On Wednesday Kobe and Vanessa Bryant arrived at My Friend’s Place, a drop-in center for homeless youth in Hollywood, which annually serves about 1,700 individuals between the ages of 12 and 25. They were there to announce the completion of the center’s renovation, which was funded by the Kobe and Vanessa Bryant Family Foundation.
“This isn’t a popular topic or a popular issue,” Bryant said. “It’s one where you have to get your hands dirty a little bit. It’s not something celebrities easily rally around but this is something that we wanted to change. This something we’re all going to have to fight, it’s going to be a long fight but I’m in it for the long haul.”
Bryant recalls seeing homeless people walking the streets outside the Forum at the beginning of his career and more recently at the Staples Center. He admits the epidemic became like white noise for him before he heard chilling statistics about homelessness in Los Angeles last year. According to a 2011 report from the Los Angeles Homeless Services Authority, there are 51,340 homeless people in Los Angeles County on a given day.
“It puts things into perspective,” Bryant said. “At the end of the day there’s only so many interviews you can do and stories you can write. You have to do something that carries more weight and has more significance and purpose to it.
“My career is winding down and at the end of it, I want to look back and said I had a successful career because I won so many championships and scored so many points. There’s something else you have to do with that.”
As Bryant looked around the renovated center, he said realizing he was at the end of his playing career and that he had spent half his life in Los Angeles made him want to make a difference in the city he has called home since he was 17.
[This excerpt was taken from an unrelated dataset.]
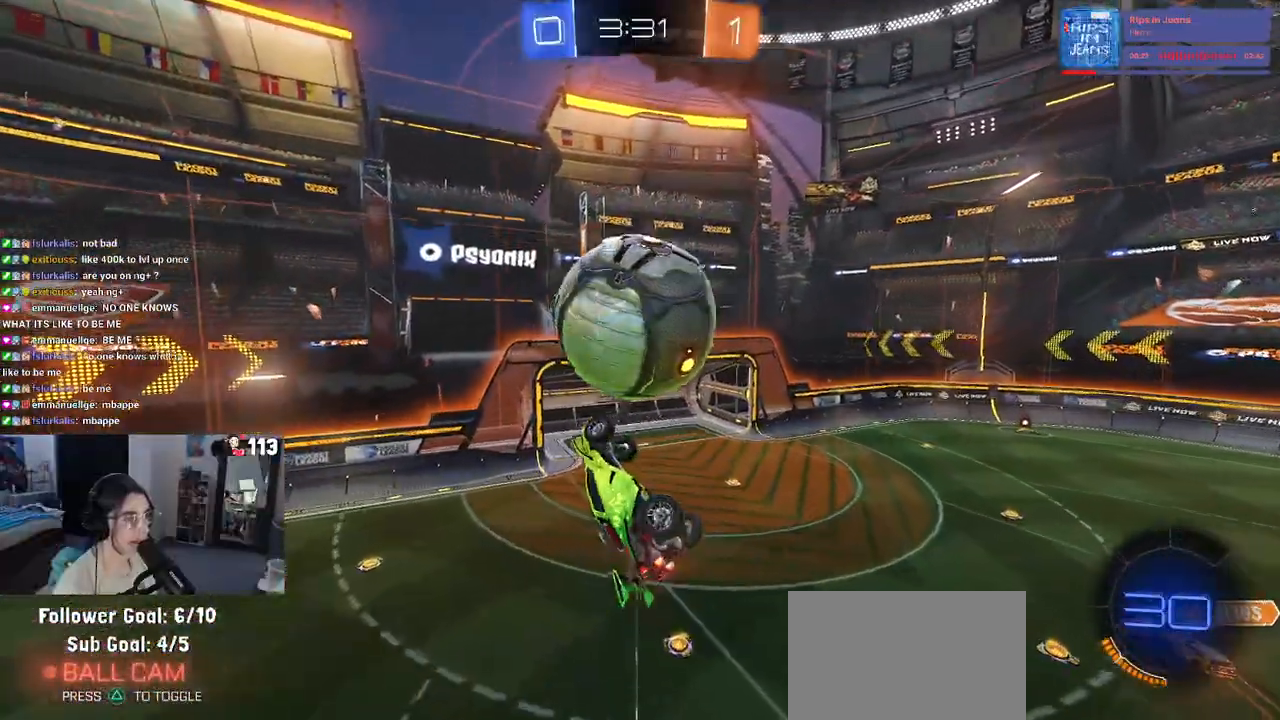
{"buttons": [], "left_stick": "up", "right_stick": "center", "events": [[67, "left_stick", "down"], [150, "R1", "down"], [183, "left_stick", "center"], [233, "R1", "up"], [283, "left_stick", "up-left"], [400, "R1", "down"], [433, "left_stick", "up-right"], [500, "R1", "up"], [500, "left_stick", "up"]]}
“Just getting older and slowing down a little bit and taking a step back, I really wanted accomplish more with my career than just scoring points in basketball and winning championships,” Bryant said. “I wanted to do something more and create significant impact.
“I was talking to my sister about this. We were talking about baseball and she’s a Phillies fan and I’m a Yankees fan and I was telling her that it kind of makes sense for me to become a Dodgers fan. I’ve never been in a city for this long. This is 17 years now. Growing up I spent about two years in a particular city and bounced. I spent four years in Philadelphia and then I came out here and I’ve been here for 17 years. I’ve become a Los Angeles-type of person and it kind of suites me well, I think.”